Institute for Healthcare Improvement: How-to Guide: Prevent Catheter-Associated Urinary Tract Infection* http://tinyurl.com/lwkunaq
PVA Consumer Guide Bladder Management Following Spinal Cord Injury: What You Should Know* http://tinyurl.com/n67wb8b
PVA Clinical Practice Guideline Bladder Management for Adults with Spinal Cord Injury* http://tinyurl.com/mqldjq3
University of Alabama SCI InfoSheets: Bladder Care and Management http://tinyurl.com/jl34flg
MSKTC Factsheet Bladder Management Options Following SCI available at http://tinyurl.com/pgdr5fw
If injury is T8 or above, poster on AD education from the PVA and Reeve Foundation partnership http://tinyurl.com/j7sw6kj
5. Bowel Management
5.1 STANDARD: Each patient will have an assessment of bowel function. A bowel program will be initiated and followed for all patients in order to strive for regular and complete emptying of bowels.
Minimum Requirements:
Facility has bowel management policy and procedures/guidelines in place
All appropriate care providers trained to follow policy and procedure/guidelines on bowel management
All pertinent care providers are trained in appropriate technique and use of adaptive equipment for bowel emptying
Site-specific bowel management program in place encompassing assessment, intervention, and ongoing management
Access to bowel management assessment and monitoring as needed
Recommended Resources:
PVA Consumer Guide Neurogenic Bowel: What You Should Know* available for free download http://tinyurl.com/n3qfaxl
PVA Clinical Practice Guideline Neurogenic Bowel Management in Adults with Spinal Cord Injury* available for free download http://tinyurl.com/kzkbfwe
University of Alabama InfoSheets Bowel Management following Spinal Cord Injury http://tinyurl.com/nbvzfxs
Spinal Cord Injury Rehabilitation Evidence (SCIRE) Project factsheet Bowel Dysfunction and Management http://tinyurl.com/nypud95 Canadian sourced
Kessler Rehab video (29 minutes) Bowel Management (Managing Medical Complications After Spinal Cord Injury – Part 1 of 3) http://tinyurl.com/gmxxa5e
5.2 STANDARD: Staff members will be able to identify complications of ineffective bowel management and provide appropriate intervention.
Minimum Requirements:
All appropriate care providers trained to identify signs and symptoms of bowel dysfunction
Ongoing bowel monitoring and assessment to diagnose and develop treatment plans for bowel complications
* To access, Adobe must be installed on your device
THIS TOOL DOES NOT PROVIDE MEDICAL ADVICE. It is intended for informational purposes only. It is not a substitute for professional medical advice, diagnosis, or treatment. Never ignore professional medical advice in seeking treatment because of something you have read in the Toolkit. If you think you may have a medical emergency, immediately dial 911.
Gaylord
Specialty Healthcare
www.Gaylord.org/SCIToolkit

▶ Required work
Give back exactly what runs from the first line of the listing above to the line that contains "If injury is", keeping both end lines.

▶ Task result
Institute for Healthcare Improvement: How-to Guide: Prevent Catheter-Associated Urinary Tract Infection* http://tinyurl.com/lwkunaq
PVA Consumer Guide Bladder Management Following Spinal Cord Injury: What You Should Know* http://tinyurl.com/n67wb8b
PVA Clinical Practice Guideline Bladder Management for Adults with Spinal Cord Injury* http://tinyurl.com/mqldjq3
University of Alabama SCI InfoSheets: Bladder Care and Management http://tinyurl.com/jl34flg
MSKTC Factsheet Bladder Management Options Following SCI available at http://tinyurl.com/pgdr5fw
If injury is T8 or above, poster on AD education from the PVA and Reeve Foundation partnership http://tinyurl.com/j7sw6kj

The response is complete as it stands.